Each of these courses falls under the college of liberal arts and human sciences. I have no reference to a science course being taken online. I feel as though these courses are comparable to face-to-face classroom settings because of their content. They allow for “gray” learning, learning that involves room for error. And in the end, communication between the teacher and the student can be extremely reliable as not to cause worry.

I also interviewed a friend of mine currently enrolled in an online course at New River Community College. The respondent’s name is Tom Griffin.
Rachel Burch: What class are you taking online right now?
Tom Griffin: Chemistry
Rachel: What are the advantages to taking this course online?
Tom: I can make my own schedule and learn it whenever I want.
Rachel: And what are the disadvantages?
Tom: There is a higher level of poor teacher to student communication and because of this when problems arise during quizzes and tests, questions I have don’t get answered in time. Also, it takes longer to learn when you’re teaching yourself as opposed to when being taught.
Rachel: Overall, would you say taking chemistry online is better than if you were to take it in a traditional classroom setting?
Tom: If I had the option I would rather take it in a classroom, but maybe only because it’s chemistry. If it were another subject matter it may be better to take it online.
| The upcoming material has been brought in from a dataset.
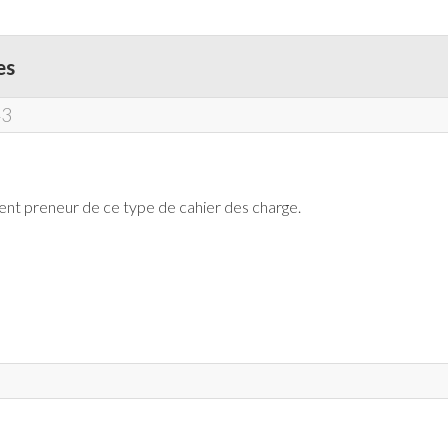
es
43
ent preneur de ce type de cahier des charge.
This concludes my interview with Tom Griffin. His opinions of his online class are similar to mine. I agree that his class is probably much harder due to the fact that he must teach himself chemistry from a computer screen. He has no teacher guiding him along and answering questions the moment they arise. Unfortunately he has extreme trouble getting in contact with the professor. Something in the humanities department would be an easier option as an online course.

It is clear that incorporating the world of cyberspace into classrooms at the university level is a good idea. It allows students the flexibility to do things at the pace they feel is necessary, while also giving students a relaxed approach to participating in group discussions. However, based on the two studies and personal experiences, classes that are all the way online may not be the best option. Ultimately students want that personal connection to the teacher and fellow students that can only be felt in an actual classroom. While many subjects are taught online, or partially online, it also seems obvious that those pertaining to liberal arts and humanities do best online as opposed to math and science related courses. The Internet is around us everyday; it only seems practical to include it in the learning processes of college.

Works Cited

Griffin, Tom. Personal Interview. 12 October 2009.

Jaschik, Scott. “The Evidence on Online Education”. June 29 2009. Inside Higher Ed. 13
October 2009. < http://www.insidehighered.com/news/2009/06/29/online>.

Kumar, Poonam, and Anil Kumar. “Student Opinions on Web-Enhanced Courses”.
International Conference on Computer in Education. 2002.

U.S. Department of Education, Office of Planning, Evaluation and Policy Development.
“Evaluation of Evidence-Based Practices in Online Learning: A Meta-Analysis and
Review of Online Learning Studies”. Washington D.C., 2009.